──────── DATASET RECORDS ────────

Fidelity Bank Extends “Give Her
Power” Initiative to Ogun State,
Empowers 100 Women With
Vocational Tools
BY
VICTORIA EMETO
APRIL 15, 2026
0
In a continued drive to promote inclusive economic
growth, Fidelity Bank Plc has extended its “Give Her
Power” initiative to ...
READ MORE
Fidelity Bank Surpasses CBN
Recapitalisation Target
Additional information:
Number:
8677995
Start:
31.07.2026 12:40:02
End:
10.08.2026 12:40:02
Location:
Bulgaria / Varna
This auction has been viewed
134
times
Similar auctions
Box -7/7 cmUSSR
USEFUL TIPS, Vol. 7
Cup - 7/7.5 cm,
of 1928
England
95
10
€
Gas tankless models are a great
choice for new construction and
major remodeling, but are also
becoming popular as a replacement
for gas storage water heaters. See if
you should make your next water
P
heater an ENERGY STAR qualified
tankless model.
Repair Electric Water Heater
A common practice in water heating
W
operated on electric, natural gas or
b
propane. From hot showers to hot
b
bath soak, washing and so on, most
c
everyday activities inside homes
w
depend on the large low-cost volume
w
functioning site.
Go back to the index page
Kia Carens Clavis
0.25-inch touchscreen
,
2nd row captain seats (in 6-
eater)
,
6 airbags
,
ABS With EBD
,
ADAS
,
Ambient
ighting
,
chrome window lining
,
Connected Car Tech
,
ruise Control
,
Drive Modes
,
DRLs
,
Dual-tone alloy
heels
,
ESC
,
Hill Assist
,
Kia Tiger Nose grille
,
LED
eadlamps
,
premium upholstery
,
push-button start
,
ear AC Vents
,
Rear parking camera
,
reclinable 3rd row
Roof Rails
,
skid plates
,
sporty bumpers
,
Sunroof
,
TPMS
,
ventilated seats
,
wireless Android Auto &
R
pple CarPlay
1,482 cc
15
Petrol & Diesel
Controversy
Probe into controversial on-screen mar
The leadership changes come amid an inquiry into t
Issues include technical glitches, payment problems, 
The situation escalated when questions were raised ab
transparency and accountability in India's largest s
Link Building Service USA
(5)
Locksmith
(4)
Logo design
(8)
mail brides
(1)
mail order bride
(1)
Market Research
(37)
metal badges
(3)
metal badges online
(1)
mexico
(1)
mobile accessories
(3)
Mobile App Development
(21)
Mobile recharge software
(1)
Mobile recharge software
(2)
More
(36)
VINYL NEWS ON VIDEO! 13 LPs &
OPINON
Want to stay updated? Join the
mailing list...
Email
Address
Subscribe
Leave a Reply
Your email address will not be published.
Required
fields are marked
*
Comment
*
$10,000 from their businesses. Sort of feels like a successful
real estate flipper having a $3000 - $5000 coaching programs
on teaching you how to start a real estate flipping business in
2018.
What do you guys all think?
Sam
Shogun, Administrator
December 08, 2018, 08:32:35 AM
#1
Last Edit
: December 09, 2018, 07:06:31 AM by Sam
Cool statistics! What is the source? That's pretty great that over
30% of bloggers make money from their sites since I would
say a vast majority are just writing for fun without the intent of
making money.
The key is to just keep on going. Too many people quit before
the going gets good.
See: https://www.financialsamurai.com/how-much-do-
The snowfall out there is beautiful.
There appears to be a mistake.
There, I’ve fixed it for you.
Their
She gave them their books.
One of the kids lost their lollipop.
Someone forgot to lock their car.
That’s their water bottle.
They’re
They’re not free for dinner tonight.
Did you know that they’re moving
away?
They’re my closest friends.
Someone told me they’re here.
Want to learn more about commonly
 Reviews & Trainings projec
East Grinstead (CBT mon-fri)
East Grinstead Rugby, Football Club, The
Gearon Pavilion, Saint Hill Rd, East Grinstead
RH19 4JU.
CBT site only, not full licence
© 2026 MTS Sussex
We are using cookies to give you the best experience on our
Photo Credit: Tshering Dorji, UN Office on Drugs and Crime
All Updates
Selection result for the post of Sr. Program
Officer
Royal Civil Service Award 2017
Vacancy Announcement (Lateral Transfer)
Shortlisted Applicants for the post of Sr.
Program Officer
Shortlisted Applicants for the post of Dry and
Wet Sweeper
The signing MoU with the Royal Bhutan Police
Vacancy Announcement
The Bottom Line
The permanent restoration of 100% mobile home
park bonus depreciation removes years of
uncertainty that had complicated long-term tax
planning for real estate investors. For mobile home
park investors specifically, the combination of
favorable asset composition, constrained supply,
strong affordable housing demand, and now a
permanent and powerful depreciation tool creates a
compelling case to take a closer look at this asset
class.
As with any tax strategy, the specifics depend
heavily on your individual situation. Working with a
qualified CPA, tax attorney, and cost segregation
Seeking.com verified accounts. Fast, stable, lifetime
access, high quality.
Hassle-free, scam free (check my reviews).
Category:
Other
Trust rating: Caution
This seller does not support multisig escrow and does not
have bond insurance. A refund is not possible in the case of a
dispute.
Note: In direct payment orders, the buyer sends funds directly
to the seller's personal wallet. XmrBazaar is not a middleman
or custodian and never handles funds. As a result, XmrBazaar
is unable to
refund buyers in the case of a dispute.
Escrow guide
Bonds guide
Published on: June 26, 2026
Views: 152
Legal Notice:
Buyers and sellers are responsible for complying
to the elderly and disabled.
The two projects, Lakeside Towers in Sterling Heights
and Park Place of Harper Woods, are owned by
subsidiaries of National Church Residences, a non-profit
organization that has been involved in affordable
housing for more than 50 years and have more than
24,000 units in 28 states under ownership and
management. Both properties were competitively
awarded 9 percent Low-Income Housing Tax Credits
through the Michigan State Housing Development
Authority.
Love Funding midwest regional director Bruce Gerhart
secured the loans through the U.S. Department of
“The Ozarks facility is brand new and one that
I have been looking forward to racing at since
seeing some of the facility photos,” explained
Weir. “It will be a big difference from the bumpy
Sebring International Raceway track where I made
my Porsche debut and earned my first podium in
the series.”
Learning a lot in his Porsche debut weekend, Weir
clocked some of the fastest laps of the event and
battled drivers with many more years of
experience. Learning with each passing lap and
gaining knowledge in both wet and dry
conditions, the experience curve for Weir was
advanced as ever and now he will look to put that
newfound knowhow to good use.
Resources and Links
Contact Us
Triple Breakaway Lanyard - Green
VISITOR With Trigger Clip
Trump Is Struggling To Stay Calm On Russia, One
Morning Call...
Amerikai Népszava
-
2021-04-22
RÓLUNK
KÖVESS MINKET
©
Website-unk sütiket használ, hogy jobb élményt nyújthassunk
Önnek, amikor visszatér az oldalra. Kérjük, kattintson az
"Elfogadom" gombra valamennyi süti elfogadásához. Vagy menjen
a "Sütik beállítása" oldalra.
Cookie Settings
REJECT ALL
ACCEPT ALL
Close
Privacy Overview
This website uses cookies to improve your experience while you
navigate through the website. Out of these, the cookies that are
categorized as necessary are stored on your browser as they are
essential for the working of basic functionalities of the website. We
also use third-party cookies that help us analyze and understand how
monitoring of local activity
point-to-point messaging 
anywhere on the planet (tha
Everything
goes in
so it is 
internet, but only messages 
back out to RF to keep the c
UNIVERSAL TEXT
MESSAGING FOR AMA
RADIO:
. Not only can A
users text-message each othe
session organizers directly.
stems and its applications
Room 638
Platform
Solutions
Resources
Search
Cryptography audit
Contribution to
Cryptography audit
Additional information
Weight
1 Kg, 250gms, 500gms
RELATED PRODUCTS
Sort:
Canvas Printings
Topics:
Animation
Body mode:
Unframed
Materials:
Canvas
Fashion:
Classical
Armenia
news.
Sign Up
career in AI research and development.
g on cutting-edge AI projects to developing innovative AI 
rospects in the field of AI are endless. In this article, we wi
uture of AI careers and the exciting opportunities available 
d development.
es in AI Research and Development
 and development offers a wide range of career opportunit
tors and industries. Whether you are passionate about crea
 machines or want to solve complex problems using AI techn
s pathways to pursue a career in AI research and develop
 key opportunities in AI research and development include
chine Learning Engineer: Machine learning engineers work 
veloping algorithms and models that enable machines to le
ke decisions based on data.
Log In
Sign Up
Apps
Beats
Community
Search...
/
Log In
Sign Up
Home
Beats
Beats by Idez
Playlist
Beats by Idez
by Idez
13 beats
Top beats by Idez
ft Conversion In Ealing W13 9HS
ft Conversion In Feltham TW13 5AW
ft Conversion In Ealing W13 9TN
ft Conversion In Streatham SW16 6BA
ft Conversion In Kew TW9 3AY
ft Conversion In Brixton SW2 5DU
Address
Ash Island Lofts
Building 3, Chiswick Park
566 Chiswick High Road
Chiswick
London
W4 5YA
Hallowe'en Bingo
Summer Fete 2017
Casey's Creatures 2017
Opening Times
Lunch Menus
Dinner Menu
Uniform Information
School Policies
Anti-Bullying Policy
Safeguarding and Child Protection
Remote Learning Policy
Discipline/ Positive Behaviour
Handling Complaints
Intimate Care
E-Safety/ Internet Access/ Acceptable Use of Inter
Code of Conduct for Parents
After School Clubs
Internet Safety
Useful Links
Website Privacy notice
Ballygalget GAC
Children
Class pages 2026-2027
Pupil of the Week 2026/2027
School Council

────────

AIM OF THE EXERCISE: Copy the lines of the data above exactly as written, beginning with the line containing "Morning Call..." and ending with the line containing "Privacy Overview", and leave out all other lines.

SOLVED EXERCISE:
Morning Call...
Amerikai Népszava
-
2021-04-22
RÓLUNK
KÖVESS MINKET
©
Website-unk sütiket használ, hogy jobb élményt nyújthassunk
Önnek, amikor visszatér az oldalra. Kérjük, kattintson az
"Elfogadom" gombra valamennyi süti elfogadásához. Vagy menjen
a "Sütik beállítása" oldalra.
Cookie Settings
REJECT ALL
ACCEPT ALL
Close
Privacy Overview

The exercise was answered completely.